- [Input for this task]:
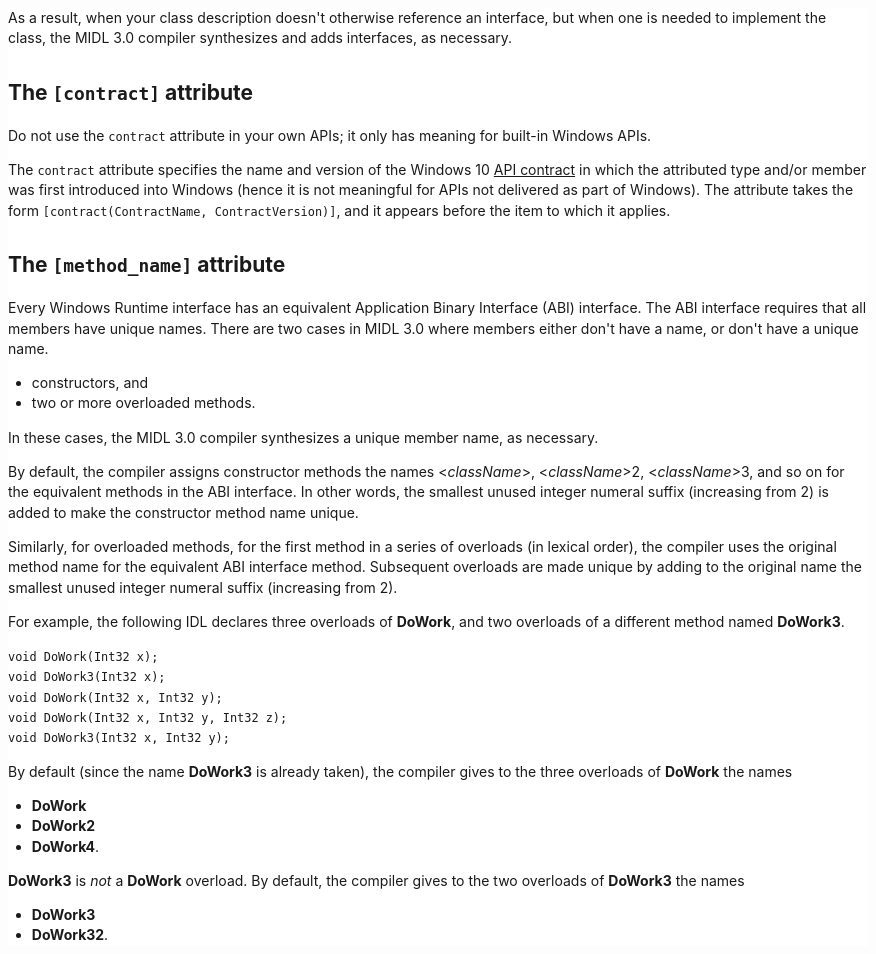 As a result, when your class description doesn't otherwise reference an
interface, but when one is needed to implement the class, the MIDL 3.0
compiler synthesizes and adds interfaces, as necessary.

## The `[contract]` attribute
Do not use the `contract` attribute in your own APIs; it only has meaning for built-in Windows APIs.

The `contract` attribute specifies the name and version of the Windows 10 [API contract](/uwp/extension-sdks/device-families-overview) in which the attributed type and/or member was first introduced into Windows (hence it is not meaningful for APIs not delivered as part of Windows). The attribute takes the form `[contract(ContractName, ContractVersion)]`, and it appears before the item to which it applies.

## The `[method_name]` attribute
Every Windows Runtime interface has an equivalent Application Binary
Interface (ABI) interface. The ABI interface requires that all members
have unique names. There are two cases in MIDL 3.0 where members either
don't have a name, or don't have a unique name.

- constructors, and
- two or more overloaded methods.

In these cases, the MIDL 3.0 compiler synthesizes a unique
member name, as necessary.

By default, the compiler assigns constructor methods the names &lt;*className*&gt;, &lt;*className*&gt;2, &lt;*className*&gt;3, and so on for the equivalent methods in the ABI interface. In other words, the smallest unused integer numeral suffix (increasing from 2) is added to make the constructor method name unique.

Similarly, for overloaded methods, for the first method in a series of overloads (in lexical order), the compiler uses the original method name for the equivalent ABI interface method. Subsequent overloads are made unique by adding to the original name the smallest unused integer numeral suffix (increasing from 2).

For example, the following IDL declares three overloads of **DoWork**, and two overloads of a different method named **DoWork3**.

```idl
void DoWork(Int32 x);
void DoWork3(Int32 x);
void DoWork(Int32 x, Int32 y);
void DoWork(Int32 x, Int32 y, Int32 z);
void DoWork3(Int32 x, Int32 y);
```

By default (since the name **DoWork3** is already taken), the compiler gives to the three overloads of **DoWork** the names
- **DoWork**
- **DoWork2**
- **DoWork4**.

**DoWork3** is *not* a **DoWork** overload. By default, the compiler gives to the two overloads of **DoWork3** the names
- **DoWork3**
- **DoWork32**.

- [Problem statement]:
From the data above, pick out each line containing "synthesizes" and copy it.

- [Solution for this exercise]:
compiler synthesizes and adds interfaces, as necessary.
In these cases, the MIDL 3.0 compiler synthesizes a unique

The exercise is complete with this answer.